White House officials confirmed that an aide last year discussed a possible federal post with Andrew Romanoff, a U.S. Senate candidate in Colorado, in a bid to avoid a contentious primary with incumbent Sen. Michael Bennet. The news comes less than a week after the administration disclosed that it deployed former President Bill Clinton in an attempt to convince Rep. Joe Sestak of Pennsylvania to drop his primary challenge to Sen. Arlen Specter.

“Clearing the field” of candidates in order to avoid a divisive and resource-depleting primary fight has been a staple of electoral politics since American political parties sprang into being. Offering prospective candidates inducements to run – or to stand down – is nothing new. Most often, the tools used involve extending or withdrawing party financial support.

But some Republicans allege the Obama White House crossed a legal line by specifically offering administration posts in exchange for their withdrawal from the contests. Republican National Committee Chairman Michael Steele accused the White House on Thursday of acting “like Chicago party bosses” doling out patronage jobs.

The White House maintained Thursday that in Romanoff’s case, no job offer was extended. Press secretary Robert Gibbs said that Romanoff, former speaker of the Colorado House, applied for a job with the U.S. Agency for International Development after the 2008 election. Last September, when it appeared that Romanoff would be entering the race against Bennet, he was phoned by the deputy White House chief of staff, Jim Messina, Gibbs said.

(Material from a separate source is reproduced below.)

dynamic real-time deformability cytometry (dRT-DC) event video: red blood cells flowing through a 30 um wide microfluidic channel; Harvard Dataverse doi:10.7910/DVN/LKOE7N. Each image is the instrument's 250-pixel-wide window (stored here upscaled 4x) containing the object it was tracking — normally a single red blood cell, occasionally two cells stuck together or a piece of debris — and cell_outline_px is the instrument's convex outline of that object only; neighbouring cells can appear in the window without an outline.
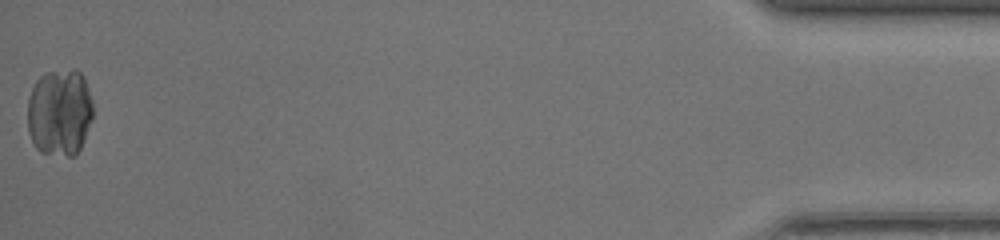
{"species": "common noctule bat (a hibernating species)", "species_latin": "Nyctalus noctula", "temperature_condition": "warm", "stored_images_in_passage": 47, "camera_frame_rate_fps": 3000, "um_per_image_px": 0.085, "animal": {"sex": "female", "body_mass_g": 17.0, "forearm_length_mm": 48.0}, "frame": {"image": 1, "passage_image": 47, "time_ms": 15.333, "image_size_px": [1000, 240], "cell_outline_px": [[92, 120], [80, 148], [76, 156], [68, 156], [40, 152], [36, 148], [28, 132], [28, 100], [32, 88], [36, 80], [40, 76], [48, 72], [76, 68], [84, 76], [92, 100]], "centroid_in_image_um": [5.08, 9.54], "position_along_channel_um": 430.1, "area_um2": 33.52}}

Messina “called and e-mailed Romanoff last September to see if he was still interested in a position at USAID, or if, as had been reported, he was running for the U.S. Senate,” Gibbs said. “But Romanoff said that he was committed to the Senate race and no longer interested in working for the administration, and that ended the discussion,” Gibbs said. “As Mr. Romanoff has stated, there was no offer of a job.”

Gibbs said Thursday that Obama did not know of the overtures made toward Romanoff, but said the president has an interest in averting “costly” primaries.

Steve Elmendorf, a veteran Democratic strategist in Washington, said: “I think it’s completely appropriate. I don’t think White House should be defensive about it. The president is not just the leader of the country, he’s the leader of his party.”